Blue chip galleries partner with London's Selfridges store to sell art

Shop's programme highlights Crossrail artists’ commissions including Chantal Joffe, Yayoi Kusama and Darren Almond

A limited-edition version of Douglas Gordon’s neon piece is priced at £9,000 Photo © Matt Writtle

The idea of art as a consumer luxury good is nothing new; private museums housed inside shopping malls are the norm in China and India. There has been a stigma around mixing art with shopping in the UK, but now the London department store Selfridges is taking up the trend by installing a temporary art store selling one-off pieces, limited editions and merchandise for as little as £1.95 for a pencil to £250,000 for a unique Douglas Gordon sculpture.

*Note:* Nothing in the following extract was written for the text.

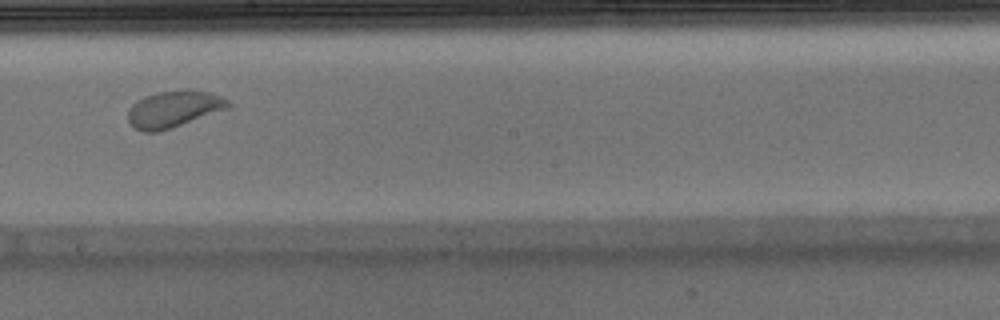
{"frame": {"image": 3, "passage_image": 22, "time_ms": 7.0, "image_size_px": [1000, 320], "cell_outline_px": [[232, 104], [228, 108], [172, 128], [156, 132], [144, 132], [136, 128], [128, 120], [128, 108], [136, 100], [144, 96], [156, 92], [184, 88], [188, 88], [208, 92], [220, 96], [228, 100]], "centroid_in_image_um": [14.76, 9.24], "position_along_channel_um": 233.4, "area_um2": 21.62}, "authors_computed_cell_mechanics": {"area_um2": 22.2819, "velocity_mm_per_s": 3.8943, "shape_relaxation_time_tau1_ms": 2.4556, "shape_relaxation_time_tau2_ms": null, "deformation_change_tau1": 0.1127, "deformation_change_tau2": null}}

The Art Store is part of Selfridge’s first dedicated art programme, State of the Arts, which launched in January (until 30 March). Its Oxford Street window display has been given over to the nine artists commissioned to create works for London’s future Crossrail stations including Chantal Joffe, Yayoi Kusama and Darren Almond.

Several artists have created affordable spin-offs of their Crossrail projects, while others have donated limited-edition pieces. Contrary to usual gallery practice, Selfridges has insisted all prices are displayed in store. Emma Kidd, the head of creative direction at Selfridges, says the programme “is about making art more accessible, familiar and fun while respecting its integrity”.

Gordon, who shows with Gagosian and is creating a three-channel video for Tottenham Court Road station, has made a neon piece for Selfridges. The neon is not for sale but a limited-edition version can be purchased (priced at £9,000; edition of 11) alongside merchandise such as babygrows and baseball caps (£36-£60).

Other galleries are more circumspect about the endeavour. Michal Rovner, who is producing a piece for Canary Wharf station, has created two new limited-edition prints, priced at £1,000 each. “Her prints sell well above $20,000, so we have worked with Selfridges to make it super accessible,” says Elliot McDonald, a director at Pace, which represents the artist.

He likens such projects to the Art Car Boot Fair. “There’s that immediate engagement with artists. There’s something raw and great about that market transaction,” he says, adding that “there is a fine line when merchandise can get a bit tacky, so we are slightly tentative”.